How has been the -- how is the demand for the ITM business center perspective of occupancies and rental?
Well, [ Anderson ], at the ITM, we will have approximately 45,000 meters empty at the ITM, which was the Itau occupation. We have some other tenants that are still there. Itau was the main occupant over the entire area. I've mentioned this before that there is a huge demand there, probably 60,000, 70,000 meters of area, but they don't -- they're not moving fast. Usually, they're for large areas. So we always look at the demand. Approximately 10,000, 15,000 meters. It won't be leased in [Technical Difficulty] of [ 2,000 meters to 3,000 meters ]. And since the requirements are big, they take longer. And at the same time, we have the pandemic that's restricting companies going back to work, right. And people going back to the office, which makes these negotiations move slower.
You ask the perspective -- about the perspective of occupation. I can't give you a precise answer about that, but what I can say is that there is a demand and about how much that will actually turn into a proposal.
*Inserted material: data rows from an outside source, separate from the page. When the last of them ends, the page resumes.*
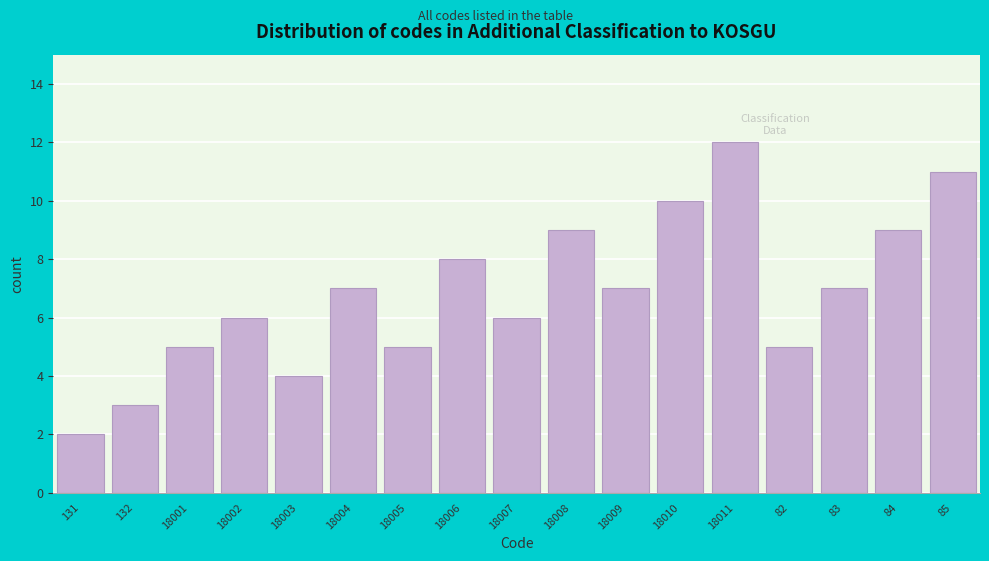

Reading left to right, what are all the values shown in this chart?

2	3	5	6	4	7	5	8	6	9	7	10	12	5	7	9	11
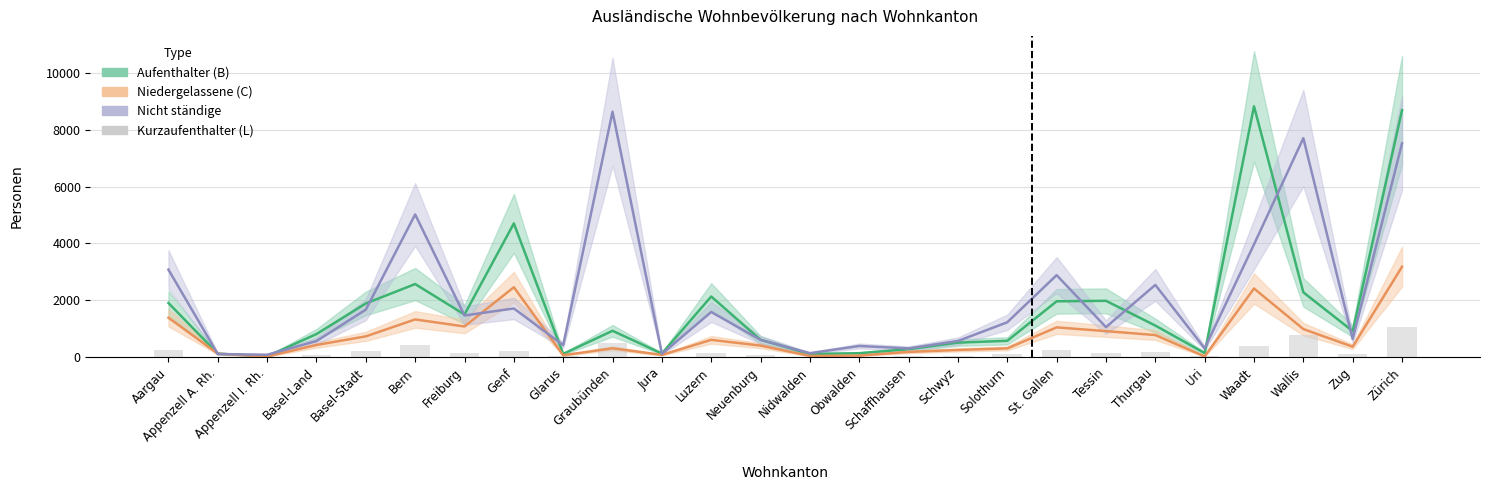

What is the ratio of the value at Obwalden to the value at Nidwalden?

1.1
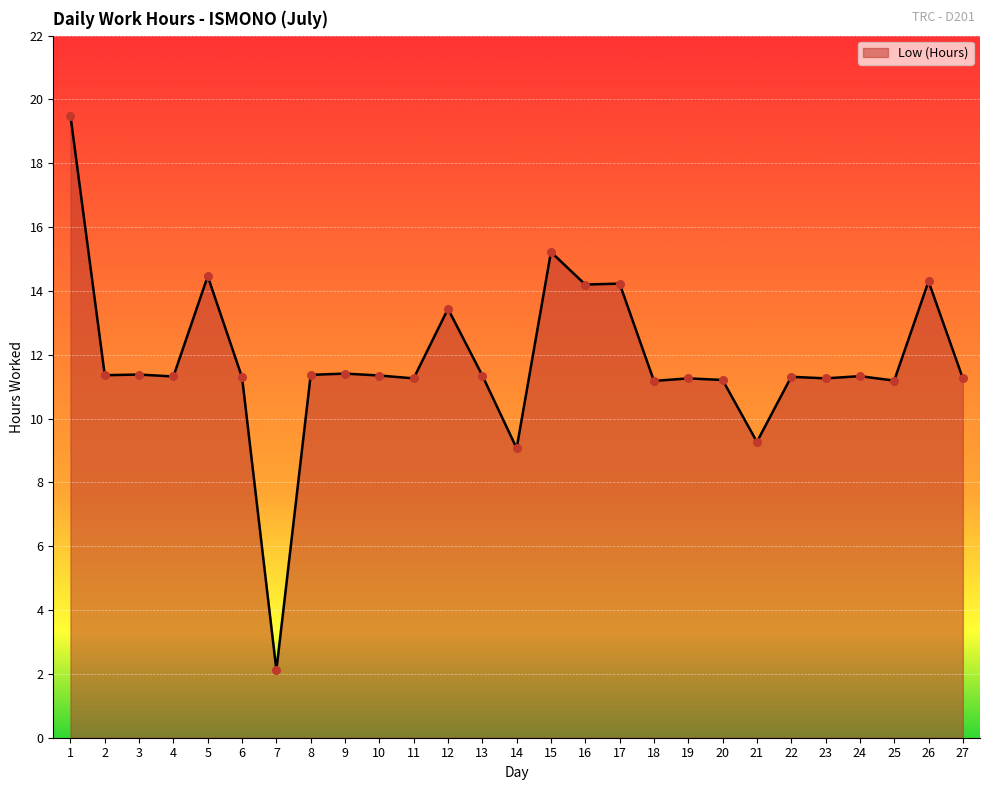

Approximately how many times larger is the value at 21 compared to 16?

0.7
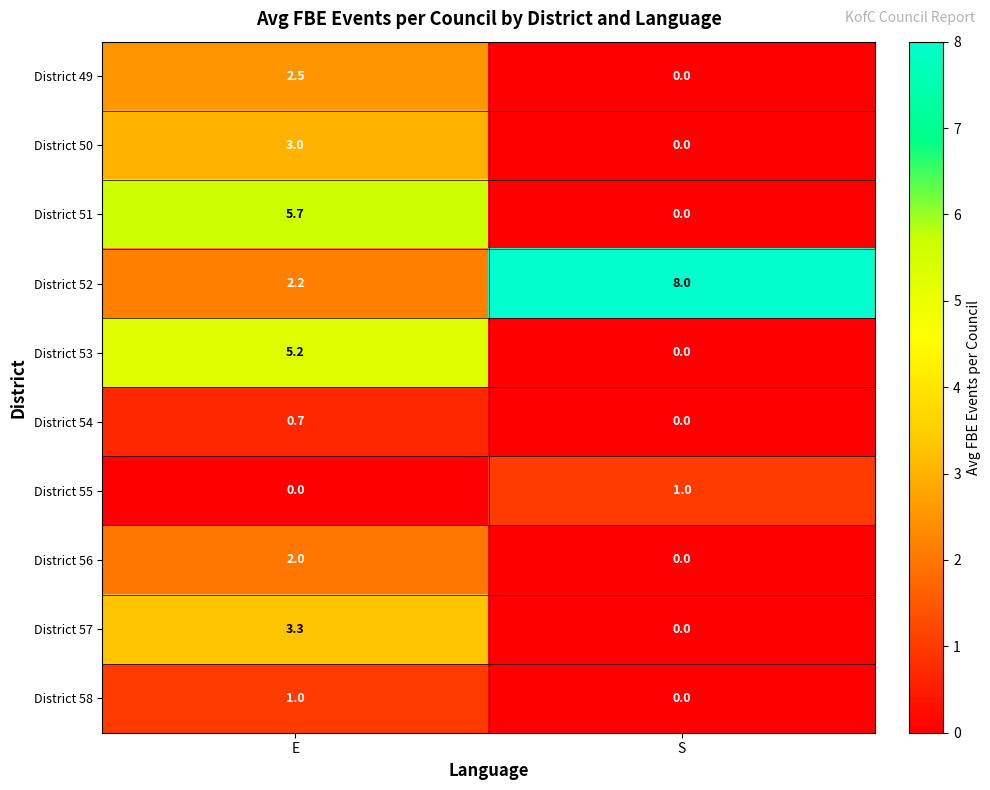

Is it true that District 57 equals 0.0 at S?

True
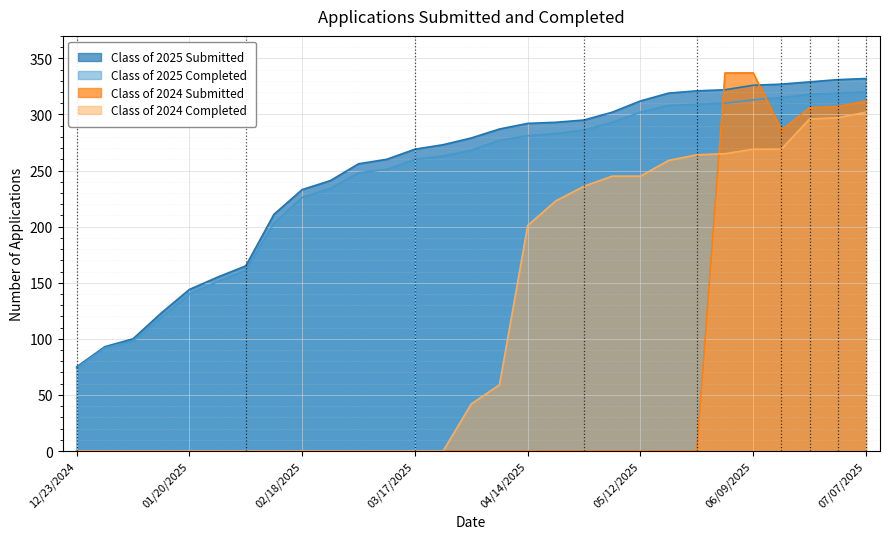

Reading left to right, extract all data points from this chart.

Class of 2025 Submitted: 12/23/2024=75	12/30/2024=93	01/06/2025=100	01/14/2025=123	01/20/2025=144	01/27/2025=155	02/03/2025=165	02/10/2025=211	02/18/2025=233	02/24/2025=241	03/03/2025=256	03/10/2025=260	03/17/2025=269	03/24/2025=273	03/31/2025=279	04/07/2025=287	04/14/2025=292	04/21/2025=293	04/28/2025=295	05/06/2025=302	05/12/2025=312	05/19/2025=319	05/26/2025=321	06/02/2025=322	06/09/2025=326	06/16/2025=327	06/21/2025=329	06/30/2025=331	07/07/2025=332
Class of 2025 Completed: 12/23/2024=74	12/30/2024=92	01/06/2025=98	01/14/2025=119	01/20/2025=140	01/27/2025=151	02/03/2025=161	02/10/2025=203	02/18/2025=226	02/24/2025=234	03/03/2025=248	03/10/2025=251	03/17/2025=260	03/24/2025=263	03/31/2025=268	04/07/2025=277	04/14/2025=281	04/21/2025=283	04/28/2025=286	05/06/2025=293	05/12/2025=302	05/19/2025=308	05/26/2025=309	06/02/2025=310	06/09/2025=313	06/16/2025=315	06/21/2025=318	06/30/2025=319	07/07/2025=320
Class of 2024 Submitted: 12/23/2024=0	12/30/2024=0	01/06/2025=0	01/14/2025=0	01/20/2025=0	01/27/2025=0	02/03/2025=0	02/10/2025=0	02/18/2025=0	02/24/2025=0	03/03/2025=0	03/10/2025=0	03/17/2025=0	03/24/2025=0	03/31/2025=0	04/07/2025=0	04/14/2025=0	04/21/2025=0	04/28/2025=0	05/06/2025=0	05/12/2025=0	05/19/2025=0	05/26/2025=0	06/02/2025=337	06/09/2025=337	06/16/2025=286	06/21/2025=306	06/30/2025=307	07/07/2025=312
Class of 2024 Completed: 12/23/2024=0	12/30/2024=0	01/06/2025=0	01/14/2025=0	01/20/2025=0	01/27/2025=0	02/03/2025=0	02/10/2025=0	02/18/2025=0	02/24/2025=0	03/03/2025=0	03/10/2025=0	03/17/2025=0	03/24/2025=0	03/31/2025=42	04/07/2025=59	04/14/2025=201	04/21/2025=223	04/28/2025=236	05/06/2025=245	05/12/2025=245	05/19/2025=259	05/26/2025=264	06/02/2025=265	06/09/2025=269	06/16/2025=269	06/21/2025=296	06/30/2025=297	07/07/2025=302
No, not proposal, sorry, in a signed contract, I can't really say right now. And the rental prices, it's approximately BRL 30 per square meter, so more maybe. But at this time, it's about some occupant studying how they would occupy that building than actually having a signed proposal.
[Operator Instructions] Since we have no further questions, I would like to hand over to Mr. Thiago Muramatsu for his final remarks.
I believe we were able to cover many things in our call and with some questions from Jorel, Elvis and Anderson. And the positive aspect that I'd like to leave you with is that we're coming from a very challenging first quarter. However, April and the beginning of May has shown to be promising months. The weekend -- the mother's day weekend in the shopping malls was a great weekend. We have a prospecting level for signing contracts in the shopping malls is very good. I didn't mention that. But in the first quarter, we were able to rent out a lot of their area, approximately 4% of our area.
And we see a return of the demand, still a bit high, but we see that coming back to office buildings. A lot of things are under negotiation being prospecting. So in terms of occupancy of our assets, we're very optimistic. Do have some other business going on, on the divestment side as what we mentioned with XP, and we also have some things going on in terms of M&A. So even though we've been facing all these challenges, we've been able to maintain our business very active. And I believe that moving forward, we'll have a more positive buys than we had last year. That's it. Thank you very much for participating.
The CCP conference call is now adjourned. Thank you for your participation, and good afternoon.
[Statements in English on this transcript were spoken by an interpreter present on the live call.]